Go through the records and tally the lines that include the word "renvoi". The answer is that total alone.

------ Data

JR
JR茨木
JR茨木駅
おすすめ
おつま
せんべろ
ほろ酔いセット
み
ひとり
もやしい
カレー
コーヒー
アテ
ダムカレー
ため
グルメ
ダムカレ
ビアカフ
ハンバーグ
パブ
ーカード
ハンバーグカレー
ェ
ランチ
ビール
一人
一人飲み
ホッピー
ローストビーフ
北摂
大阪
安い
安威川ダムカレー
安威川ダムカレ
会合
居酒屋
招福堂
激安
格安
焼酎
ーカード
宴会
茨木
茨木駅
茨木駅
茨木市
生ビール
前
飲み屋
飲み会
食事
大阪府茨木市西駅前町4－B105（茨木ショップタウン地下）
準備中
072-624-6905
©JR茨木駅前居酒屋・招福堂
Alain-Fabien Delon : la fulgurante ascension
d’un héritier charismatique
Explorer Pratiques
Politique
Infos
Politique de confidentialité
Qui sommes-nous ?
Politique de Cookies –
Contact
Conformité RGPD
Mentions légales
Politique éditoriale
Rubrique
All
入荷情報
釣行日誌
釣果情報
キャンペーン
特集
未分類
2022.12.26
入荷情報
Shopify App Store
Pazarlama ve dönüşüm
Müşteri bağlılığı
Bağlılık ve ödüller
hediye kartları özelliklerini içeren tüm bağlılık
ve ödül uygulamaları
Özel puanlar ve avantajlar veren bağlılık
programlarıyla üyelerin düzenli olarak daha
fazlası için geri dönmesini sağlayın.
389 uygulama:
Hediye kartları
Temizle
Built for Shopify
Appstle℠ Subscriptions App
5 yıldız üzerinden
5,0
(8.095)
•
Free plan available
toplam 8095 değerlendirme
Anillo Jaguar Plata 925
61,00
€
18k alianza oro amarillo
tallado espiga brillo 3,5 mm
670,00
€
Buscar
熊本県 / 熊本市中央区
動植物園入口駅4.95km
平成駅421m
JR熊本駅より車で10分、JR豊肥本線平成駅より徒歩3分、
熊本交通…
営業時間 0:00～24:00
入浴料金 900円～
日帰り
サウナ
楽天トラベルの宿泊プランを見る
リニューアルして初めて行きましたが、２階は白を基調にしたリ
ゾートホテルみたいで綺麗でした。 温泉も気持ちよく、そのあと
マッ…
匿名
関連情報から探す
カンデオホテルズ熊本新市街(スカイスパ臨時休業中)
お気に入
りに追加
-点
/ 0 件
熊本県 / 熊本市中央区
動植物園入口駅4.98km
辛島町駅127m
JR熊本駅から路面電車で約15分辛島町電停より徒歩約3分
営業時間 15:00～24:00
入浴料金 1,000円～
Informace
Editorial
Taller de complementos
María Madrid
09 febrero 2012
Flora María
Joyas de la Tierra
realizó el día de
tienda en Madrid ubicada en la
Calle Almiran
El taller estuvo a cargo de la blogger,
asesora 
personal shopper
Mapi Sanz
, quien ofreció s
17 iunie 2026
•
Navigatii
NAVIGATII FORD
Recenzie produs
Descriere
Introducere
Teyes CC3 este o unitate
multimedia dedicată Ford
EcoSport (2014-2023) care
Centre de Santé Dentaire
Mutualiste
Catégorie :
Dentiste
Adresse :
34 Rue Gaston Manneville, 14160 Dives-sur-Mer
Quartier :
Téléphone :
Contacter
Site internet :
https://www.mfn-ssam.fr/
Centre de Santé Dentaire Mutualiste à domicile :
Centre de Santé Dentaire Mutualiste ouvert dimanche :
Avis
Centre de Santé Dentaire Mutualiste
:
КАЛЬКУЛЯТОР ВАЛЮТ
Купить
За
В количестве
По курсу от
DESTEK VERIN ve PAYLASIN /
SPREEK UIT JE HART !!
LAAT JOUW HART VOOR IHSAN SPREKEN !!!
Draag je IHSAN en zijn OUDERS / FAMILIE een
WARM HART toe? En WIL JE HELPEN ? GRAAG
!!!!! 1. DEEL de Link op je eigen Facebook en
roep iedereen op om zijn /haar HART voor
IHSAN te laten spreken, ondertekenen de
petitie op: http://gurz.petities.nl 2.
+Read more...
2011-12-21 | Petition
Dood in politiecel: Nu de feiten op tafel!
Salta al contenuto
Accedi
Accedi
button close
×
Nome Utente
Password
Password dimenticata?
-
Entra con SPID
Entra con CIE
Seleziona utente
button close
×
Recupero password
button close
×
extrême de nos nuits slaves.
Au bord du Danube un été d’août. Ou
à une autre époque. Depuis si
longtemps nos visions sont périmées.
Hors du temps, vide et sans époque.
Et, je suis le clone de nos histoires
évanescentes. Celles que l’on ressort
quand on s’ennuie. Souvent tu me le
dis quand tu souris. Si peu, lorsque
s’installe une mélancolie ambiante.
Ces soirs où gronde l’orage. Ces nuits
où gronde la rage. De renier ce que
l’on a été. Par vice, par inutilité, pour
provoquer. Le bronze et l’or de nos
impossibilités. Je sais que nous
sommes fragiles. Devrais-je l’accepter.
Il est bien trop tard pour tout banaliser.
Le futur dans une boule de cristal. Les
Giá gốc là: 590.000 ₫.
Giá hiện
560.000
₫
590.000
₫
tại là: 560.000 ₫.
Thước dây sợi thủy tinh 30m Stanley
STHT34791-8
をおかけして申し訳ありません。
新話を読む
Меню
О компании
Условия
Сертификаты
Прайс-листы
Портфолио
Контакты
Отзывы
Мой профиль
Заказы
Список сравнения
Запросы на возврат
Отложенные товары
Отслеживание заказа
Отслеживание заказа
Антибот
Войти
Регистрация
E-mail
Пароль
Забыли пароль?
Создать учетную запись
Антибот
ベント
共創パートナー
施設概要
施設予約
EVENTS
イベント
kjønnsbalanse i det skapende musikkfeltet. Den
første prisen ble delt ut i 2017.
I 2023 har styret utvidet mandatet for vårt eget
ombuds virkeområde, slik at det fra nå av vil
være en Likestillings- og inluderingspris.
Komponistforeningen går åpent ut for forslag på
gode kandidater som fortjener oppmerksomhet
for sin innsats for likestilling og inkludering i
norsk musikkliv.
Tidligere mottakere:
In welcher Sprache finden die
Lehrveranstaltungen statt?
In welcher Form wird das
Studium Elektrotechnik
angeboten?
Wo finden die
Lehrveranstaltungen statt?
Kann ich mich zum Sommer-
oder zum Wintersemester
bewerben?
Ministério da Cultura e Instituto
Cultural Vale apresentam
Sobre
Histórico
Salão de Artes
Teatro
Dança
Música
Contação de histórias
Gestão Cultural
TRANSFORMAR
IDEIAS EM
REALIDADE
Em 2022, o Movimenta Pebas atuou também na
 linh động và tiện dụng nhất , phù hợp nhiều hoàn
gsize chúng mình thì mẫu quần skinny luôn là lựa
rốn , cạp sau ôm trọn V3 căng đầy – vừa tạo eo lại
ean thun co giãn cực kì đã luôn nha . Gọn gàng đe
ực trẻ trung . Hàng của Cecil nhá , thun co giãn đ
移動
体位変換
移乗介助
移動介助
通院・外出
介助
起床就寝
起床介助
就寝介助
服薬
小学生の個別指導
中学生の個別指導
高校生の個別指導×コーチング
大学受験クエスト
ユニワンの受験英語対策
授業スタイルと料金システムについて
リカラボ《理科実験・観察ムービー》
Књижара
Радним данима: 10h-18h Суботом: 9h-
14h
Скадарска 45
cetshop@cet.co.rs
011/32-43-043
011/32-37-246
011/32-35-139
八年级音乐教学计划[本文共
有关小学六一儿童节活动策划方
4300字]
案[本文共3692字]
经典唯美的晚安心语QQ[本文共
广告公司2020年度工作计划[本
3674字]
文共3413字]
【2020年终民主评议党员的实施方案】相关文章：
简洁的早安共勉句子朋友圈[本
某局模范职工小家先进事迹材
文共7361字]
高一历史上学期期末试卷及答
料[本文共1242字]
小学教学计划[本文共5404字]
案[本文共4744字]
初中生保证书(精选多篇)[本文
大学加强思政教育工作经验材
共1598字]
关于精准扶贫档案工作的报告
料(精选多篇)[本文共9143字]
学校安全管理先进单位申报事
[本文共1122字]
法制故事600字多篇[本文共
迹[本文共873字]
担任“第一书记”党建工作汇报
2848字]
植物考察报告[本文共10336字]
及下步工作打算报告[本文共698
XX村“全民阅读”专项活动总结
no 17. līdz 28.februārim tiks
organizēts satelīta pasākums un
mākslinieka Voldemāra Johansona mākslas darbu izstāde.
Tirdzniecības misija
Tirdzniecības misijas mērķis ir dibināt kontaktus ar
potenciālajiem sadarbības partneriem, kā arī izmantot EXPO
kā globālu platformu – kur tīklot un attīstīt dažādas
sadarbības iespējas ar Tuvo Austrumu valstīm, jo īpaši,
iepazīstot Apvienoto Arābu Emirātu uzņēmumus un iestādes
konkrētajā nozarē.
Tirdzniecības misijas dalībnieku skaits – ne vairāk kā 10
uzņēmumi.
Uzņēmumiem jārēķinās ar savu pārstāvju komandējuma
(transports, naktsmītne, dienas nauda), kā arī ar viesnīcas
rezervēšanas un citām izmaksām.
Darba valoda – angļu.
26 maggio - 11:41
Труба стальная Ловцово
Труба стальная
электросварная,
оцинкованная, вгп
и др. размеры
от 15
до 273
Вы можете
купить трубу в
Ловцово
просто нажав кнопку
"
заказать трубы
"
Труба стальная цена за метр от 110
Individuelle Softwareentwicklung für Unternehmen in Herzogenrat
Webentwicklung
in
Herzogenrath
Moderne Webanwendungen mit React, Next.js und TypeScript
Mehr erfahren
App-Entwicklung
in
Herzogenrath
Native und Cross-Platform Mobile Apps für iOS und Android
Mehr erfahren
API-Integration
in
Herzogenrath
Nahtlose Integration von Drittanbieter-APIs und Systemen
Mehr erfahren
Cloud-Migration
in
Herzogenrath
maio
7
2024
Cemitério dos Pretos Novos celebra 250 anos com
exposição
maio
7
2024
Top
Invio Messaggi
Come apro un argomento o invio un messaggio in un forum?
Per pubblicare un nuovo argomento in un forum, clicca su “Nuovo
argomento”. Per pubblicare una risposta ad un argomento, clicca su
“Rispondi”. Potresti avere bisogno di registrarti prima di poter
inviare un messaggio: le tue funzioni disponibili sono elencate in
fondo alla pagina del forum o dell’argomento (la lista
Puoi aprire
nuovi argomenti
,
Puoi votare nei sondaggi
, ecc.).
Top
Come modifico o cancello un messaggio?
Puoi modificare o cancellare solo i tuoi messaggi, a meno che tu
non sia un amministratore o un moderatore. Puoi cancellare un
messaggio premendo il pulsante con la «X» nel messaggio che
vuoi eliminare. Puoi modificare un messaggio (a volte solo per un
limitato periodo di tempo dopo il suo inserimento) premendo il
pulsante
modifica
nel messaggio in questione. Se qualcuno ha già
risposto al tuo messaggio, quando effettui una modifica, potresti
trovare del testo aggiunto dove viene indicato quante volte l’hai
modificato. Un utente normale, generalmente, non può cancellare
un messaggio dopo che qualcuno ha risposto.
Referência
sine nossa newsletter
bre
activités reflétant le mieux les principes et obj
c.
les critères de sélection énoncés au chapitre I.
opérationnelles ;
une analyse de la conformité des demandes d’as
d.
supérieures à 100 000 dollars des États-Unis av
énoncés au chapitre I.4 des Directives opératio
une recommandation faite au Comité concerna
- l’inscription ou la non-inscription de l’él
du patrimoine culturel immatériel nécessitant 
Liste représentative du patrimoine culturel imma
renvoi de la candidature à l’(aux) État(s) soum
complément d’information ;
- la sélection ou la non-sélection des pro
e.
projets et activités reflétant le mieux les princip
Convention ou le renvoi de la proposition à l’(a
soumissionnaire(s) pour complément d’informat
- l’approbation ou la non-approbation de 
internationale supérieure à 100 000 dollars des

------------

Written response
2